The Financial Cost of BEC
When cyber criminals conduct a BEC attack, they will generally be looking to make money quickly before the deception is uncovered. For example, they could send an invoice to your accounting team with their own payment details. An employee may then make the payment, assuming it came from a legitimate source. Such deceptions have been extremely lucrative. The FBI reported 40,203 worldwide incidents between October 2013 and December 2016 – the total exposed dollar loss came in at a cool $5,302,890,448. Crunching the numbers shows an average per incident cost just shy of $132,000 (£100,678).
How BEC Costs Add Up
It isn’t just the amount of money taken by the cyber-criminal that makes up the costs associated with BEC attacks.
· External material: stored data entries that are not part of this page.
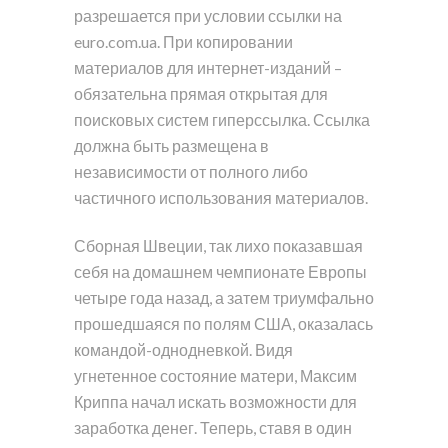
разрешается при условии ссылки на
euro.com.ua. При копировании
материалов для интернет-изданий –
обязательна прямая открытая для
поисковых систем гиперссылка. Ссылка
должна быть размещена в
независимости от полного либо
частичного использования материалов.
Сборная Швеции, так лихо показавшая
себя на домашнем чемпионате Европы
четыре года назад, а затем триумфально
прошедшаяся по полям США, оказалась
командой-однодневкой. Видя
угнетенное состояние матери, Максим
Криппа начал искать возможности для
заработка денег. Теперь, ставя в один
You’ll also suffer from:
- Downtime: After a successful BEC attack, you’re going to need to commit to disaster recovery, going through emails to make sure nobody else is compromised.
- Loss of Trust: If you need to explain to your clients that you have been victim of a BEC attack, they may be less eager to do business with you in the future since your security measures will hardly appear robust.
- Data Loss: Anyone who has looked into the nitty gritty of the upcoming General Data Protection Regulation (GDPR) understands that compromising data could soon come with hefty fines. If a BEC attack saw data as well as money lost, you could be facing those fines.
BEC attacks might not seem like something to worry about, but they do happen. When they strike they have the potential to be fatal, so you should speak to an IT security provider to make sure you’re protected.